Investec’s multi-manager business, which has $1.6bn invested in global multi-manager funds and invests across a range of equities, fixed income, property and hedge fund instruments, is currently particularly bullish on Europe. Economic data out of Europe is looking much better, with first-quarter GDP growth of 1.7%, exceeding the 0.7% achieved by the US.
The banking system has also stabilised and looks a lot healthier; valuations in Europe are about 20% cheaper than in the US; and European companies have been reporting strong earnings growth, he says. “That’s going to provide impetus for share prices to run and hopefully close the gap between the valuations of US and European companies.”
Richard Cardo, lead SA portfolio manager of Investec’s Global Leaders Portfolio, which invests in global companies that are listed in the US, UK and Europe, is also bullish on the region. The portfolio currently holds 36 stocks, with about 23% of the portfolio exposed to the technology sector. “We like the positive cyclical and secular growth trends [in technology], particularly around new areas of growth such as the move to the cloud, mobile data, the Internet of Things, evolution of digital payments, artificial intelligence, etc.,” says Cardo. It holds stakes in Alphabet, Amazon, Cisco Systems and Facebook, and remains well exposed to the emergingmarket consumption growth story, with about 23% of the portfolio invested in companies like Colgate-Palmolive, Johnson & Johnson, Diageo, Unilever and LVMH. The portfolio has been increasing its exposure to select European stocks, Cardo says.

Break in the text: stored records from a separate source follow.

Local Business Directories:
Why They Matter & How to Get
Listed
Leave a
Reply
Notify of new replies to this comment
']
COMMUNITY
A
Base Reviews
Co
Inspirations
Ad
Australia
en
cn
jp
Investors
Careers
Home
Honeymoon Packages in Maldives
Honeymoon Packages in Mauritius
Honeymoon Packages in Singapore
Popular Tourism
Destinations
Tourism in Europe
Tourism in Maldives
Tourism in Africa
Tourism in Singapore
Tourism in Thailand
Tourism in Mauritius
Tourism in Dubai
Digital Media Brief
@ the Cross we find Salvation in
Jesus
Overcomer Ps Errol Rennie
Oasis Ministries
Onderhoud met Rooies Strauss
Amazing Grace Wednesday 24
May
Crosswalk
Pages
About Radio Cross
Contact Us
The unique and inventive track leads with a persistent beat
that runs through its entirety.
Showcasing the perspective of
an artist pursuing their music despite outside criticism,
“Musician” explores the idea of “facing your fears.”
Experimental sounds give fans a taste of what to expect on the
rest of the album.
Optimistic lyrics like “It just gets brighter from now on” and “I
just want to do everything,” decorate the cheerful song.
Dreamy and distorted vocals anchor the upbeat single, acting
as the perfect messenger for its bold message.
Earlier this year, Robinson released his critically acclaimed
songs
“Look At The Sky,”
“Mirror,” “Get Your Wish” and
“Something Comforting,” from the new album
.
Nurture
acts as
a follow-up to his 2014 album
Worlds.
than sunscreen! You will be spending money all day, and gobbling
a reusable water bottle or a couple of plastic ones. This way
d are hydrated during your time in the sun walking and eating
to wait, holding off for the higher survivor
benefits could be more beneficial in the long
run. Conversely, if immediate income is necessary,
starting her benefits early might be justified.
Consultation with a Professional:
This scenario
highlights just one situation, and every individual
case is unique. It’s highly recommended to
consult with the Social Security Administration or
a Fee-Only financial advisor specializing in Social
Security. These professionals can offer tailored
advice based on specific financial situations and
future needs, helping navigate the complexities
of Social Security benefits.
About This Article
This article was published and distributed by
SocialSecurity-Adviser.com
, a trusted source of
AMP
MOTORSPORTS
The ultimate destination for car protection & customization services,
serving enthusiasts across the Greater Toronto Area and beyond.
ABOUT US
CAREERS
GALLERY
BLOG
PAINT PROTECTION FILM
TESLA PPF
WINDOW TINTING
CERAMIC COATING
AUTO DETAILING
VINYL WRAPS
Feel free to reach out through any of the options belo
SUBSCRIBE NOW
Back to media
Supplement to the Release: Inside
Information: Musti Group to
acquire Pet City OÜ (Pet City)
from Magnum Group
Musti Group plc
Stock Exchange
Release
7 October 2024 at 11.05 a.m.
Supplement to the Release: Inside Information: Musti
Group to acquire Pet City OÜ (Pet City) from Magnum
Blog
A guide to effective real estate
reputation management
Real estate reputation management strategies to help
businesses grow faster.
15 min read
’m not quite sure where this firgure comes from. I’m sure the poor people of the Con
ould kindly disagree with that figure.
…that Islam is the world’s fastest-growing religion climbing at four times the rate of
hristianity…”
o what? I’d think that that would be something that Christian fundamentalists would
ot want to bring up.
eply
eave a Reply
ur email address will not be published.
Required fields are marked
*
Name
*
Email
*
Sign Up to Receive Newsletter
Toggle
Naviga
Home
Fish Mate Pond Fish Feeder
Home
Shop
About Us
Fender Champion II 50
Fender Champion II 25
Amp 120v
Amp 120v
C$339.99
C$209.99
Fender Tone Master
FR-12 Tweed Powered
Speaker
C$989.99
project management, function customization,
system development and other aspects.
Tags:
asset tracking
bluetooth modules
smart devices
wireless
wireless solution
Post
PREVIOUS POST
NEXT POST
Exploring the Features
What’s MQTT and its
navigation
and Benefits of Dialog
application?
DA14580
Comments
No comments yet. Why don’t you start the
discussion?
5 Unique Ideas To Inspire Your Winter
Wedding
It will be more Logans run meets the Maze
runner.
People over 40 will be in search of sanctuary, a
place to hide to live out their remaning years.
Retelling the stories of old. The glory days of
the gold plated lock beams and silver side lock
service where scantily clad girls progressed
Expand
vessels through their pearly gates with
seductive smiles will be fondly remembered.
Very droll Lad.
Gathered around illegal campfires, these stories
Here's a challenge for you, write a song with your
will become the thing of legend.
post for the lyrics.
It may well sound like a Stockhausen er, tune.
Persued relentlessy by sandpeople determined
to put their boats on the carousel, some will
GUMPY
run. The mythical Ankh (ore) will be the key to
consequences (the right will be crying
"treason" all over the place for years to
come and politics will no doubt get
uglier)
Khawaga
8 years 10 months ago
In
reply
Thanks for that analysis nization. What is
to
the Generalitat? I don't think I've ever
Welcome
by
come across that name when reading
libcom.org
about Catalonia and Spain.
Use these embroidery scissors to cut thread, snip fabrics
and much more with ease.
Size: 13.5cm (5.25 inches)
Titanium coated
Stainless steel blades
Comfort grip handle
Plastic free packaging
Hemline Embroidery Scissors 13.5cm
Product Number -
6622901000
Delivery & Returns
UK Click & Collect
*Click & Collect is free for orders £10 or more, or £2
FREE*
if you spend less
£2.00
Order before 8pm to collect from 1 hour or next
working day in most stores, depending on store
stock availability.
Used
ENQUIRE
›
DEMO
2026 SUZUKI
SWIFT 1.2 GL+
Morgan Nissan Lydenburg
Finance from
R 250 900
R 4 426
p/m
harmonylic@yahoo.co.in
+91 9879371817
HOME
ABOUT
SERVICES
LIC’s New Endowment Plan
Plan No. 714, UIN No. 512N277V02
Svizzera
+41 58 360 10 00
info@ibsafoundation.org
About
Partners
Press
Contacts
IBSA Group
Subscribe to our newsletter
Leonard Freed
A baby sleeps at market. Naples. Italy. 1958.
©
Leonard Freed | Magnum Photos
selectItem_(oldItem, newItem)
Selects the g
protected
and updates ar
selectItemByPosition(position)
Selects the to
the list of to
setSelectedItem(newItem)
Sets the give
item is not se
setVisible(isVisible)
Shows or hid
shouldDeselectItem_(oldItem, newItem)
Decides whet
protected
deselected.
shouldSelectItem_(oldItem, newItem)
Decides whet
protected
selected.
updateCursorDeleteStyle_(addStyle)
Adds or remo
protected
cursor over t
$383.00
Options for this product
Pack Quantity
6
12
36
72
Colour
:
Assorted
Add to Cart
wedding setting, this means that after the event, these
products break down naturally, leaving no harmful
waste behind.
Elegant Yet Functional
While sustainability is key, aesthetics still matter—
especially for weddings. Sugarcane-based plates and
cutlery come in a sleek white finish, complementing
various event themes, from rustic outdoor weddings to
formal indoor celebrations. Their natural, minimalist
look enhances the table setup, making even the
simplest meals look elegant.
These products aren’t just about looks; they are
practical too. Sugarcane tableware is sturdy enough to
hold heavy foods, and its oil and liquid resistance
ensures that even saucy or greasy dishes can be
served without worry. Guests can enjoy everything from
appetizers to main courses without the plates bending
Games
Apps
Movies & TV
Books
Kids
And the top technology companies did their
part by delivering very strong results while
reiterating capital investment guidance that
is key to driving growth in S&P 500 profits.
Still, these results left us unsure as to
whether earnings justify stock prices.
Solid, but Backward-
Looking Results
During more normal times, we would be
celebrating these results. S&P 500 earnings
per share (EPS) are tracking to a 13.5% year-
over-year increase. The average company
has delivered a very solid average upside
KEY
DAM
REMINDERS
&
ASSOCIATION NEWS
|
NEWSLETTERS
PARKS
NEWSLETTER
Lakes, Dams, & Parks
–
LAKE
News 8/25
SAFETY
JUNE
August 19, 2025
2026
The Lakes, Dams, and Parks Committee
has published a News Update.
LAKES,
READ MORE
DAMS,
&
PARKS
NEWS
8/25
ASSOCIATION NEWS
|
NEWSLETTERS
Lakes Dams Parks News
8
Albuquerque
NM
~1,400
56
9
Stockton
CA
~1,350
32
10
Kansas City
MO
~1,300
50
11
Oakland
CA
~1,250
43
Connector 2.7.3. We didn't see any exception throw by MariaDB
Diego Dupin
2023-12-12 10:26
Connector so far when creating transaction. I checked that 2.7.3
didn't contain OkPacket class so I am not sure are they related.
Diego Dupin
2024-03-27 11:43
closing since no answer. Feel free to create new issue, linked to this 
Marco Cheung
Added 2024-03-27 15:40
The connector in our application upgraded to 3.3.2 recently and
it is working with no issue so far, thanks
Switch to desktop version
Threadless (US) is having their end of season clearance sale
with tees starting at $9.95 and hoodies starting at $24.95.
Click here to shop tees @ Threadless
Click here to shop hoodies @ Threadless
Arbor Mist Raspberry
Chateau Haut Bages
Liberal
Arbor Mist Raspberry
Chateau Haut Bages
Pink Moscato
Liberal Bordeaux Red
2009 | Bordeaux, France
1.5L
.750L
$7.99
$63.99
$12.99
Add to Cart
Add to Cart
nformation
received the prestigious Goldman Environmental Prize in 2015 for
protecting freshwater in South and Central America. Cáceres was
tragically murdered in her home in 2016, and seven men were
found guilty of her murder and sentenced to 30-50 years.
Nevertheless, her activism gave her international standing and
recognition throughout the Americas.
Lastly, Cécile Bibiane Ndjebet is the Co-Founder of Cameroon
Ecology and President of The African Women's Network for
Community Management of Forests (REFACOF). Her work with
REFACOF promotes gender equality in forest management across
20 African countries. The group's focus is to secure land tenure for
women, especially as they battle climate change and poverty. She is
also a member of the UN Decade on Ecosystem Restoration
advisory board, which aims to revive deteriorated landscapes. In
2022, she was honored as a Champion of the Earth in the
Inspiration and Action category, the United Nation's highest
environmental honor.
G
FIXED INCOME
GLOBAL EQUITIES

Recent purchases include industrial group Atlas CopCo and healthcare and agricultural group Bayer. “Of the defensive sectors, we prefer healthcare and pharmaceuticals the most – these are less sensitive to interest rate hikes, have superior earnings growth and more attractive valuations, and technological and innovation advances provide long-term growth opportunities.”
With global growth aligning for the first time since the global financial crisis, Friedman says cyclical sectors of the market are set to do well. “Materials remain quite cheap; energy has been beaten up a lot recently and looks quite interesting.”
The financial sector (less cyclical than materials), for example, is also worth a look. “Financials got sold off aggressively after the global financial crisis”, partly as a result of huge fines and more onerous regulation.
“We think the regulatory burden is going to ease, plus you’ve got net interest margins picking up, and some of the banks are trading at very cheap multiples relative to other sectors. In an environment where better economic growth can lead to a pick-up in credit extension and where yield curves are steepening, we think it will be beneficial for the banks.